Although he still harbours ambitions of another outing in the Alien franchise, it seems that director Ridley Scott is set to follow up All the Money in the World with The Cartel, an adaptation of Don Winslow’s novel.
Scott first attached himself to the project – which revolves around the Mexican drug cartels, and includes a fictionalised take on El Chapo’s daring prison escape – back in 2015, and now screenwriter David Scarpa has been chatting to Collider about what we can expect from the adaptation.
“Part of [the appeal of The Cartel] was Don Winslow’s book, which is this big sweeping Dickensian book that kind of can’t be adapted,” said Scarpa. “Not only is it 600 pages long, but it’s 600 incredibly dense pages. Like very densely plotted and very full of politics and culture and like six different character storylines and all that stuff, so it’s really about sort of managing to capture the essence of it, and yet also sort of reconceive it almost as a companion piece to the book. The idea being we can’t possibly deliver you the same experience that’s in the book, but we can deliver you an experience that is kind of complimentary to it.”
SEE ALSO: Ridley Scott talks Alien future in the wake of Disney’s Fox acquisition
Scarpa went on to touch upon Scott’s vision for the movie, stating that: “Ridley’s got sort of a big ambition for the movie. I think he sees it as a big sort of sprawling epic, and yet it’s also the battle to keep the thing economical as well, in a sort of Godfather kind of sense, and that’s incredibly interesting as well.”

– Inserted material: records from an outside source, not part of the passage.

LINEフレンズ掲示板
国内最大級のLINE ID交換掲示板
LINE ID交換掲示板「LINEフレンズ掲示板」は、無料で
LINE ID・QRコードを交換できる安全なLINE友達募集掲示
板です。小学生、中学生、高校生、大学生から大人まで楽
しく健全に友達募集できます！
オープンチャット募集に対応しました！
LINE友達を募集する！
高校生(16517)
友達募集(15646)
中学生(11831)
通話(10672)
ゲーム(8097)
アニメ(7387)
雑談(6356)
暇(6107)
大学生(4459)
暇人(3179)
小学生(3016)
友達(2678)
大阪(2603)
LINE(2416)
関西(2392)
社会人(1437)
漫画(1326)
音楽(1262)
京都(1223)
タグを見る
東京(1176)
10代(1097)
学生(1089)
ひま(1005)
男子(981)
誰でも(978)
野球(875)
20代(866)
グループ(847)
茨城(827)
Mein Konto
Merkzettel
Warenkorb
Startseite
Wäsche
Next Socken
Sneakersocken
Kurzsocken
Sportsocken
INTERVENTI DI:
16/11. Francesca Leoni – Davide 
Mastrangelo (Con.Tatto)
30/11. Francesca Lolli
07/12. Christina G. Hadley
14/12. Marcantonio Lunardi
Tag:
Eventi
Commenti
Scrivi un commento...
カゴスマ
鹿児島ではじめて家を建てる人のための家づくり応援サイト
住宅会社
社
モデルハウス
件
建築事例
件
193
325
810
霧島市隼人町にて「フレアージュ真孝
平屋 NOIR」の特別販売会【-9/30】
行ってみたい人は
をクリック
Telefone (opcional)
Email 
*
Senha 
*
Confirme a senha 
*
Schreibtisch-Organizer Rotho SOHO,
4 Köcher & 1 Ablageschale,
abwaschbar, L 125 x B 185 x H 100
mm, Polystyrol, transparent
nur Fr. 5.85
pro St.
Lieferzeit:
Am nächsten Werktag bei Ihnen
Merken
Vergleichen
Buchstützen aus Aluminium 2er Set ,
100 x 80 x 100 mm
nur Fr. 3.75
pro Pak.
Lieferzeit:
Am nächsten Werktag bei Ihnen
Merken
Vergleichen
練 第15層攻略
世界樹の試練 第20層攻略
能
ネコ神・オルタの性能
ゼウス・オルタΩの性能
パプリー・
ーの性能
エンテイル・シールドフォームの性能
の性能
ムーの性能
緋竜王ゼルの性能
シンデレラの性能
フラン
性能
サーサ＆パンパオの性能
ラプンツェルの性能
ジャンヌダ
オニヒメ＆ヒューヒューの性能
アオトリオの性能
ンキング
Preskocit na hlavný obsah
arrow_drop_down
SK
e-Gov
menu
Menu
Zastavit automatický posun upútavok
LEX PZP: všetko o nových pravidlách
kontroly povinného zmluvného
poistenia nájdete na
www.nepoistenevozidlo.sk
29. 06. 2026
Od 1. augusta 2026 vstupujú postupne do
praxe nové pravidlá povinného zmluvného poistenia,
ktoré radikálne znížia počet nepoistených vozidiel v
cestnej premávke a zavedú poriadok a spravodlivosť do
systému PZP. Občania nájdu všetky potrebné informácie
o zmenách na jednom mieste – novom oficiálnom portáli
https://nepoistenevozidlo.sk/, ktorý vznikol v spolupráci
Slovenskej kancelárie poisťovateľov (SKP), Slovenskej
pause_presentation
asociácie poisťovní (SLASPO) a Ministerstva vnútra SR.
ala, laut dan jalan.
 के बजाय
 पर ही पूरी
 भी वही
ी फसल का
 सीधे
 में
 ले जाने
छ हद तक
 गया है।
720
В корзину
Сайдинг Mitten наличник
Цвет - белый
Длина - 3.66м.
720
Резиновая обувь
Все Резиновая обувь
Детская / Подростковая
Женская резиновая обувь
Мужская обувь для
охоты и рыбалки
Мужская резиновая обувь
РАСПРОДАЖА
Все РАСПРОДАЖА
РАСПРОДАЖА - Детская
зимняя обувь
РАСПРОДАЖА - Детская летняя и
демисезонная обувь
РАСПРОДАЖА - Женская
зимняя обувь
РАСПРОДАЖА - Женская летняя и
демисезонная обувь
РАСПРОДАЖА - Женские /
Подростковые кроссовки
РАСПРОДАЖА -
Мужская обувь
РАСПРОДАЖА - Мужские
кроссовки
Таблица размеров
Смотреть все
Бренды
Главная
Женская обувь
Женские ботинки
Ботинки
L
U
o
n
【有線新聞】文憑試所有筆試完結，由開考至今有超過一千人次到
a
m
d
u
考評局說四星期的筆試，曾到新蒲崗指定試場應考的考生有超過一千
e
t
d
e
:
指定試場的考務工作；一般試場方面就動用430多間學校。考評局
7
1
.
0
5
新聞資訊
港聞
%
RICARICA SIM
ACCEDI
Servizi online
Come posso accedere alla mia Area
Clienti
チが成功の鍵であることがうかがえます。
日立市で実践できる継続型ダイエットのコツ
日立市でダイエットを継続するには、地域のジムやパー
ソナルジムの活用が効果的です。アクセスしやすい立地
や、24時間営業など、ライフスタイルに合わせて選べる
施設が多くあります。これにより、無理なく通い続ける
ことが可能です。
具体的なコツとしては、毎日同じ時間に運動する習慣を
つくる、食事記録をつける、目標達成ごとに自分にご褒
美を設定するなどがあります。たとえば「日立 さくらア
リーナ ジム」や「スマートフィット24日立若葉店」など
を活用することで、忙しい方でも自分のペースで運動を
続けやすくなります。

The Amazon description for The Cartel reads:
It’s 2004. DEA agent Art Keller has been fighting the war on drugs for thirty years in a blood feud against Adan Barrera, the head of El Federación, the world’s most powerful cartel, and the man who brutally murdered Keller’s partner. Finally putting Barrera away costs Keller dearly – the woman he loves, the beliefs he cherishes, the life he wants to lead.
Then Barrera gets out, determined to rebuild the empire that Keller shattered. Unwilling to live in a world with Barrera in it, Keller goes on a ten-year odyssey to take him down. His obsession with justice – or is it revenge – becomes a ruthless struggle that stretches from the cities, mountains and deserts of Mexico, to Washington’s corridors of power, to the streets of Berlin and Barcelona.
Keller fights his personal battle against the devastated backdrop of Mexico’s drug war, a conflict of unprecedented scale and viciousness, as cartels vie for power and he comes to the final reckoning with Barrera – and himself – that he always knew must happen.